Abstract
Accumulating evidence suggests that high-fat diet (HFD) induced metabolic disorders are associated with dysbiosis of gut microbiota. However, no study has explored the effect of HFD on the gastric microbiota. This study established the HFD animal model to determine the impact of HFD on the gastric microbiota and its relationship with the alterations of gut microbiota. A total of 40 male C57BL/6 mice were randomly allocated to receive a standard chow diet (CD) or HFD for 12 weeks (12CD group and 12HFD group) and 24 weeks (24CD group and 24HFD group) (n = 10 mice per group). Body weight and length were measured and Lee’s index was calculated at different time points. The insulin sensitivity and serum levels of metabolic parameters including blood glucose, insulin and lipid were also evaluated. The gastric mucosa and fecal microbiota of mice were characterized by 16S rRNA gene sequencing. The body weight was much heavier and the Lee’s index was higher in 24HFD group than 12HFD. The insulin resistance and serum level of lipid were increased in 24HFD group compared to 12HFD, indicating the aggravation of metabolic disorders as HFD went on. 16S rRNA gene sequencing showed dysbiosis of gastric microbiota with decreased community diversity while no significant alteration in gut microbiota after 12 weeks of HFD. The phyla Firmicutes and Proteobacteria tended to increase whereas Bacteroidetes and Verrucomicrobia decrease in the gastric microbiota of 12HFD mice compared to 12CD. Moreover, a remarkable reduction of bacteria especially Akkermansia muciniphila, which has beneficial effects on host metabolism, was observed firstly in the stomach of 12HFD group and then in the gut of 24HFD group, indicating the earlier alterations of microbiota in stomach than gut after HFD. We also found structural segregation of microbiota in the stomach as well as gut between 12HFD and 24HFD group, which is accompanied by the aggregation of metabolic disorders. These data suggest that HFD affects not only gut microbiota but also gastric microbiota and the disruption of microbial ecosystem in the digestive tract may play a part in the development and progression of metabolic diseases although molecular mechanism requires further investigation.

EXERCISE: Please name the bacterium that the abstract says has beneficial effects on host metabolism and was reduced first in the stomach of the 12HFD group.

RAW DATA:

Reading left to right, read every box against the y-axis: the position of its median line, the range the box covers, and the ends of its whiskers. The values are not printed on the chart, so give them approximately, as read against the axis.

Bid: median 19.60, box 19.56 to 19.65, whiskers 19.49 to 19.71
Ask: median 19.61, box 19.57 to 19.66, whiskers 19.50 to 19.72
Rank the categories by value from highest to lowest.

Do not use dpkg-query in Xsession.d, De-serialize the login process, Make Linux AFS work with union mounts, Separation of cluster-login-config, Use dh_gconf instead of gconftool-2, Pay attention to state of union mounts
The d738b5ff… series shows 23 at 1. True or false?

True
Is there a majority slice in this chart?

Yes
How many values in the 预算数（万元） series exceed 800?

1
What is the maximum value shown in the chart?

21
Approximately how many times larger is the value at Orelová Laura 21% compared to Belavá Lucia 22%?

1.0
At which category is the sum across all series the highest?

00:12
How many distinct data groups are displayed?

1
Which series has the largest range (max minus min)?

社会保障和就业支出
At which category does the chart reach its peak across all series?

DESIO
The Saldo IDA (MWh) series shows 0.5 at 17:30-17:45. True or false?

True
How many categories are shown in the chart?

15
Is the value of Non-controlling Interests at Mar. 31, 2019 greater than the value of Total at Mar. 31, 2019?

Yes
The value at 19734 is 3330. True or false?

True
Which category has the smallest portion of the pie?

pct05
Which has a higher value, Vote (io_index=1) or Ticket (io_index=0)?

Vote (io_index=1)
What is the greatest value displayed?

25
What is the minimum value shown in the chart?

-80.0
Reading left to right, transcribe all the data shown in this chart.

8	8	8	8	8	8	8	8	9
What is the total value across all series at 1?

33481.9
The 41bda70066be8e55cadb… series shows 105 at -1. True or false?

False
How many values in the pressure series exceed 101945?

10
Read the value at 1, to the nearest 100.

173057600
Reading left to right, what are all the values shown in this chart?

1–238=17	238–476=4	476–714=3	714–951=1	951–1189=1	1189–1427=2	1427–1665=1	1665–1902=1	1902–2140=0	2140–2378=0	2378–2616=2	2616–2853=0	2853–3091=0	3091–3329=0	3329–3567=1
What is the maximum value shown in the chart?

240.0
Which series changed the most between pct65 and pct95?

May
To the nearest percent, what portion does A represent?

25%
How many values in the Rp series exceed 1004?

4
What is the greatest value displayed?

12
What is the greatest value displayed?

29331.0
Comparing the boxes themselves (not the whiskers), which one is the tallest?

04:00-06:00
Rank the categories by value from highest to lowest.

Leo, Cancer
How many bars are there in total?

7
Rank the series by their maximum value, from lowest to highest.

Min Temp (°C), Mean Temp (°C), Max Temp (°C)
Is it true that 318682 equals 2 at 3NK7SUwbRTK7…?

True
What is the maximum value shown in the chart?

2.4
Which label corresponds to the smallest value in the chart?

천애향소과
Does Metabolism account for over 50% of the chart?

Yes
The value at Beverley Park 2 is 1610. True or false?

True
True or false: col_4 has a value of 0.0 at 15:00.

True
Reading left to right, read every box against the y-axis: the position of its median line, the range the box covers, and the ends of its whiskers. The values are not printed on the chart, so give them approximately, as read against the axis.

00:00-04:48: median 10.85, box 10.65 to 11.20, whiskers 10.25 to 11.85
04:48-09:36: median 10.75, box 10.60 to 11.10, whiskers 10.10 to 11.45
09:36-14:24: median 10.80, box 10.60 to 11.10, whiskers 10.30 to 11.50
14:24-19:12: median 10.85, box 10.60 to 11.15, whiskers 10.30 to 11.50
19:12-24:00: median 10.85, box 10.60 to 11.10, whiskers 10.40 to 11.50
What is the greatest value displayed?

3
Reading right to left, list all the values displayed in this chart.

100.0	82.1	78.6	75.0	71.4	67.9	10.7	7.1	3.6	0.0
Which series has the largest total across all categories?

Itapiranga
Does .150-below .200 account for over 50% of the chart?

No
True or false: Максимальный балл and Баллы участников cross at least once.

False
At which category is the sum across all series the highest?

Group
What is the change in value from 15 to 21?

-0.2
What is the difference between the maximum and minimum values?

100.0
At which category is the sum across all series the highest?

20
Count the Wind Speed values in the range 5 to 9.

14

TASK RESPONSE: Akkermansia muciniphila